Ahora que la extrema derecha se volvió Gobierno en varios lados del mundo, entre ellos Estados Unidos y nuestro país, ¿la rebeldía puede volver a ser de izquierda? Para esto, tiene que haber candidatos y figuras que se animen a desafiar los tabúes que el nuevo orden edifica. Esto tendría una importancia particular en Estados Unidos. Allí fue que Trump legitimó el ascenso de la extrema derecha mundial dado la centralidad del país. Si esto se empieza a ver cuestionado y en el mismo país surge una figura que lo desafía por la izquierda podría también tener un efecto de contagio.
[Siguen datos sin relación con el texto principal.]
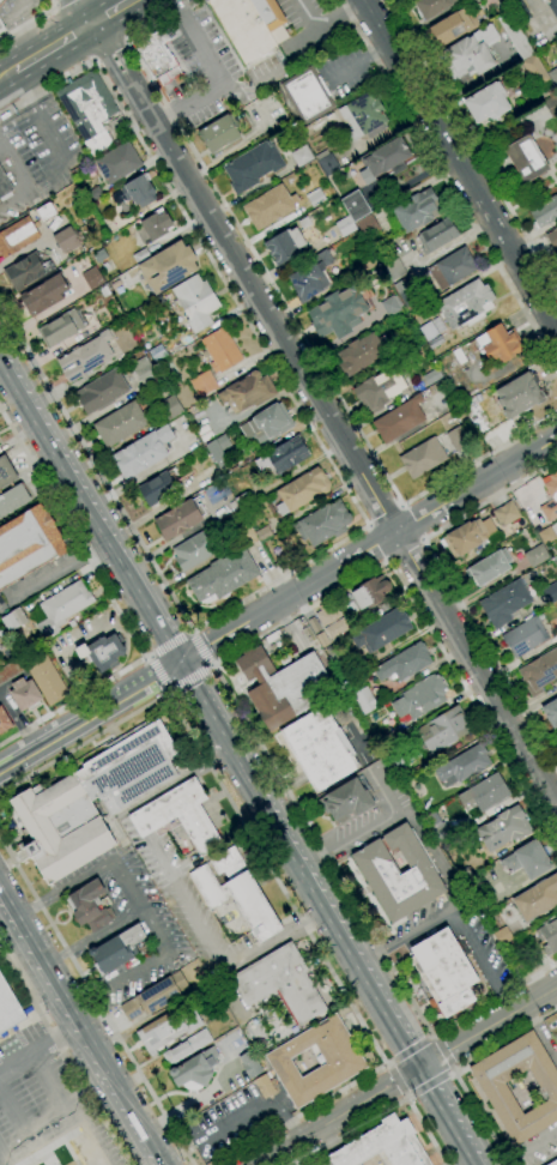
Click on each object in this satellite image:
building: (1, 1)
road: (60, 1)
parking lot: (399, 2)
road: (55, 4)
building: (433, 7)
building: (553, 8)
building: (517, 10)
road: (81, 12)
road: (111, 12)
building: (268, 13)
road: (29, 20)
road: (325, 24)
road: (30, 26)
building: (1, 27)
building: (451, 27)
building: (243, 28)
building: (514, 34)
railway: (61, 37)
road: (197, 41)
railway: (71, 42)
road: (125, 43)
road: (52, 47)
road: (109, 52)
building: (470, 54)
building: (157, 56)
road: (95, 59)
building: (534, 70)
road: (7, 74)
building: (553, 76)
building: (307, 95)
road: (187, 102)
building: (487, 102)
building: (551, 106)
building: (88, 110)
road: (35, 113)
building: (364, 116)
building: (219, 134)
road: (471, 145)
building: (301, 156)
building: (526, 158)
building: (384, 160)
building: (118, 162)
road: (460, 162)
building: (327, 164)
building: (253, 166)
road: (448, 183)
building: (4, 185)
building: (135, 192)
building: (315, 197)
building: (355, 206)
building: (268, 207)
building: (416, 210)
building: (45, 211)
building: (544, 212)
building: (304, 222)
building: (157, 224)
building: (345, 226)
building: (368, 226)
building: (437, 236)
building: (17, 237)
building: (552, 238)
building: (66, 240)
building: (285, 245)
building: (556, 258)
building: (168, 267)
building: (452, 268)
building: (394, 269)
building: (27, 271)
building: (91, 277)
building: (311, 278)
building: (407, 293)
building: (44, 294)
building: (196, 302)
building: (465, 304)
building: (390, 306)
building: (339, 312)
road: (290, 315)
building: (61, 328)
building: (428, 331)
building: (435, 343)
building: (499, 344)
building: (220, 350)
building: (157, 353)
building: (360, 354)
building: (86, 357)
building: (145, 372)
building: (431, 376)
building: (202, 382)
building: (380, 389)
building: (101, 391)
building: (247, 392)
building: (519, 395)
building: (171, 407)
road: (325, 413)
building: (399, 420)
building: (120, 424)
building: (267, 426)
building: (457, 439)
building: (219, 447)
building: (142, 452)
building: (286, 456)
building: (422, 457)
road: (71, 461)
building: (6, 472)
building: (159, 487)
building: (304, 489)
road: (350, 496)
building: (550, 498)
building: (13, 500)
building: (244, 500)
building: (506, 513)
road: (385, 515)
road: (88, 516)
building: (178, 520)
road: (414, 522)
building: (323, 523)
building: (246, 533)
building: (262, 534)
building: (547, 535)
building: (469, 536)
building: (27, 544)
road: (374, 545)
building: (197, 549)
road: (367, 550)
road: (406, 551)
building: (536, 555)
building: (489, 568)
building: (223, 577)
road: (451, 586)
building: (371, 592)
building: (551, 592)
road: (143, 596)
building: (504, 603)
road: (165, 605)
road: (114, 606)
building: (62, 607)
building: (14, 619)
building: (331, 619)
building: (381, 631)
road: (189, 632)
building: (525, 637)
road: (169, 645)
road: (199, 649)
building: (102, 652)
building: (7, 653)
road: (194, 653)
traffic signals: (194, 653)
road: (146, 656)
building: (404, 663)
traffic signals: (177, 664)
road: (211, 664)
building: (10, 670)
building: (539, 672)
road: (159, 673)
road: (189, 677)
building: (45, 678)
building: (284, 686)
road: (170, 690)
road: (135, 691)
building: (25, 694)
building: (421, 697)
road: (221, 698)
building: (364, 700)
road: (472, 702)
road: (201, 708)
building: (551, 713)
road: (214, 714)
building: (4, 721)
building: (444, 729)
building: (556, 731)
road: (46, 743)
building: (320, 748)
road: (270, 762)
building: (463, 766)
road: (177, 780)
flagpole: (210, 789)
road: (228, 791)
building: (484, 793)
building: (346, 801)
building: (52, 805)
building: (179, 816)
road: (372, 825)
road: (241, 826)
building: (503, 828)
building: (440, 832)
road: (301, 847)
flagpole: (252, 850)
road: (435, 855)
building: (527, 860)
building: (228, 864)
road: (166, 866)
building: (398, 874)
road: (126, 885)
building: (207, 886)
road: (65, 888)
road: (4, 892)
building: (537, 899)
road: (4, 902)
building: (89, 906)
building: (252, 906)
road: (13, 907)
road: (319, 911)
road: (44, 912)
road: (197, 920)
road: (405, 934)
building: (502, 936)
building: (548, 936)
road: (94, 937)
road: (32, 940)
road: (274, 943)
building: (117, 950)
road: (477, 963)
road: (140, 968)
building: (444, 972)
road: (27, 973)
road: (370, 982)
building: (280, 983)
building: (154, 996)
road: (494, 999)
road: (398, 1000)
building: (8, 1008)
building: (168, 1029)
road: (62, 1033)
road: (431, 1036)
road: (540, 1036)
road: (504, 1040)
building: (186, 1047)
road: (40, 1048)
road: (409, 1051)
road: (65, 1054)
road: (440, 1054)
road: (433, 1059)
traffic signals: (433, 1059)
building: (341, 1063)
road: (386, 1063)
road: (105, 1064)
building: (248, 1064)
building: (195, 1069)
traffic signals: (415, 1069)
road: (450, 1071)
road: (406, 1075)
road: (141, 1076)
road: (398, 1079)
road: (428, 1082)
building: (263, 1087)
building: (493, 1088)
road: (426, 1089)
parking lot: (34, 1094)
road: (406, 1096)
road: (193, 1099)
road: (460, 1104)
road: (106, 1106)
road: (300, 1116)
road: (14, 1119)
road: (480, 1119)
road: (70, 1121)
road: (234, 1122)
road: (457, 1127)
road: (352, 1132)
road: (426, 1132)
road: (95, 1136)
road: (454, 1137)
building: (383, 1145)
road: (477, 1147)
road: (528, 1148)
road: (3, 1158)
road: (549, 1160)
road: (465, 1163)
building: (554, 1163)
road: (164, 1164)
Volviendo a la discusión sobre la rebeldía, esto es interesante porque se inserta en el debate que los progresismos tienen a nivel mundial, luego del triunfo de las extremas derechas. Ayer, en este mismo programa, en una entrevista que le hicimos al analista y catedrático, Eduardo Alemán dijo que el Partido Demócrata tiene un debate sobre cómo enfrentar a Trump.
Hay sectores que plantean que los demócratas tienen que correrse al centro para captar al electorado que quedó huérfano por el corrimiento a la derecha del Partido Republicano con Trump. Otros sectores, más ligados a los DSA plantean que es lo contrario, que hay que irse a la izquierda para disputar el descontento con Trump y hay otros que dicen que el Partido Demócrata tiene que volverse un atrapa todo, que sea de izquierda en Nueva York o California y que sea de centro o hasta de derecha en el medio Oeste.
En el peronismo sucede algo similar. Hay quienes le echan la culpa a los excesos del feminismo en la derrota con la extrema derecha, otros al progresismo y hay quienes señalan que no se fue hasta el final con la expropiación de Vicentín o que se debería haber continuado con el Impuesto a las Grandes Fortunas.
En el fondo, tal vez lo que sucedió en Nueva York sea más sencillo. Este miércoles en una muy divertida entrevista en Radio Con Vos, el escritor y periodista Martín Caparrós dijo textualmente sobre el triunfo de Mamdani: “¿Quién lo diría? Parece que hablar sobre solucionar los problemas de los inquilinos, trabajadores, jóvenes e inmigrantes iba a interesar y atraer votos de inquilinos, trabajadores, jóvenes e inmigrantes.”
Quizás la política en nuestro país se cerró demasiado sobre sí misma y el peronismo debería haber discutido más sobre alquileres, salarios, tarifas del transporte o inseguridad y menos de desdoblamiento electoral o el armado de las listas.